[[ EXCERPTED RECORDS, beginning ]]
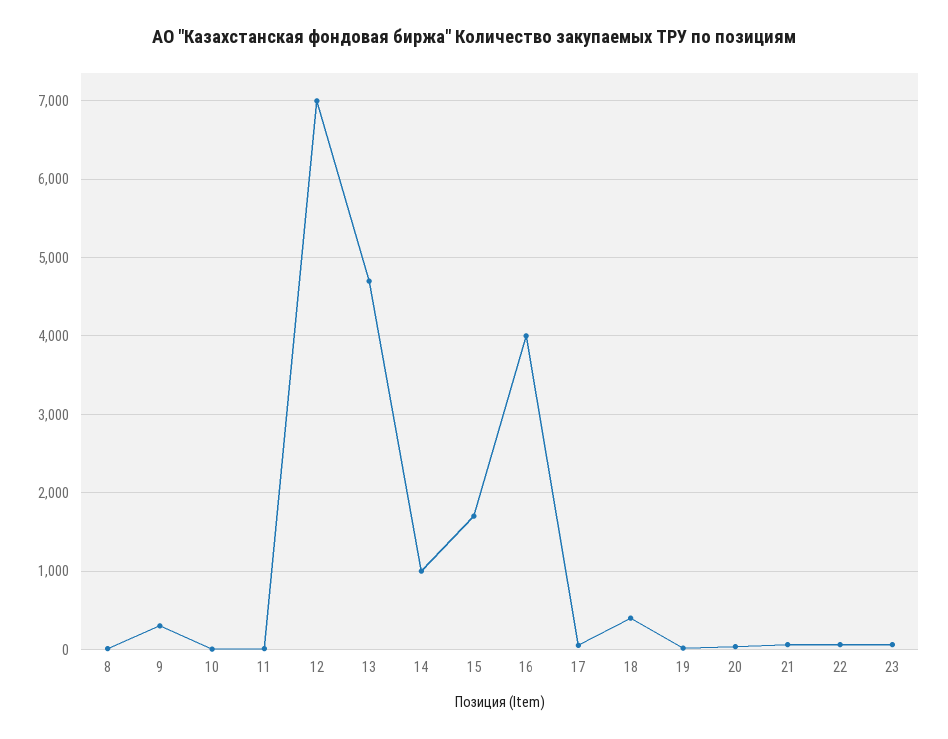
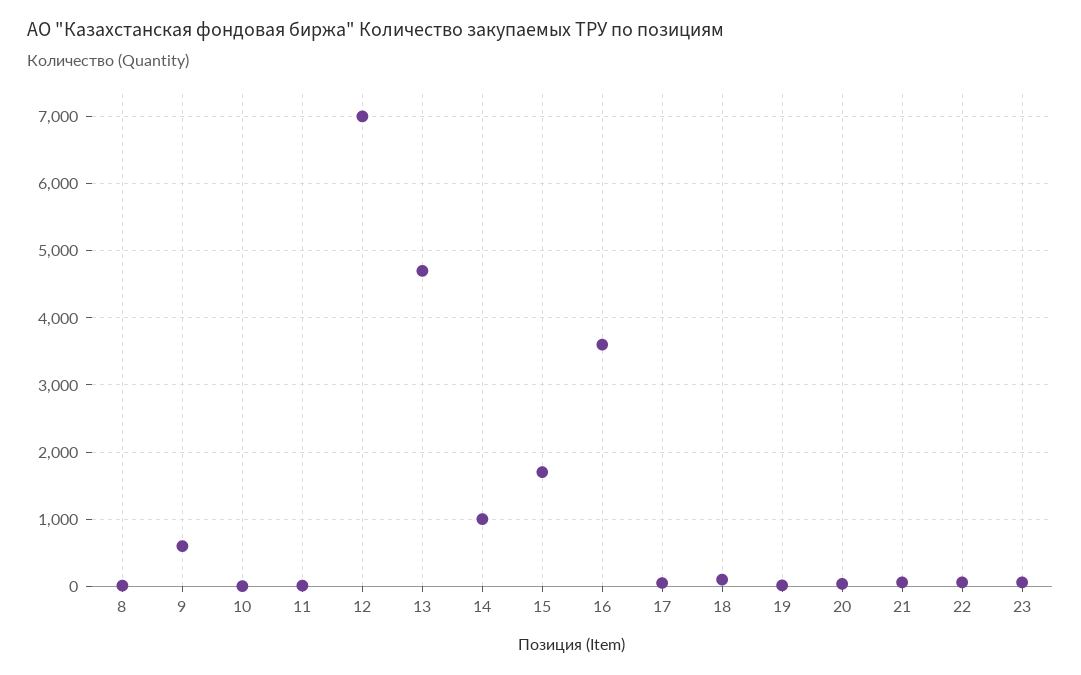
  {
    "8": 0,
-   "9": 300,
+   "9": 600,
    "10": 0,
    "11": 0,
    "12": 7000,
    "13": 4700,
    "14": 1000,
    "15": 1700,
-   "16": 4000,
+   "16": 3600,
    "17": 100,
-   "18": 400,
+   "18": 100,
    "19": 0,
    "20": 0,
    "21": 100,
    "22": 100,
    "23": 100
  }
[[ EXCERPTED RECORDS, end ]]
- **WORK REQUEST**: Repeat each entry exactly as it appears; skip any picture.

- **ANSWER BOX**:
  {
    "8": 0,
-   "9": 300,
+   "9": 600,
    "10": 0,
    "11": 0,
    "12": 7000,
    "13": 4700,
    "14": 1000,
    "15": 1700,
-   "16": 4000,
+   "16": 3600,
    "17": 100,
-   "18": 400,
+   "18": 100,
    "19": 0,
    "20": 0,
    "21": 100,
    "22": 100,
    "23": 100
  }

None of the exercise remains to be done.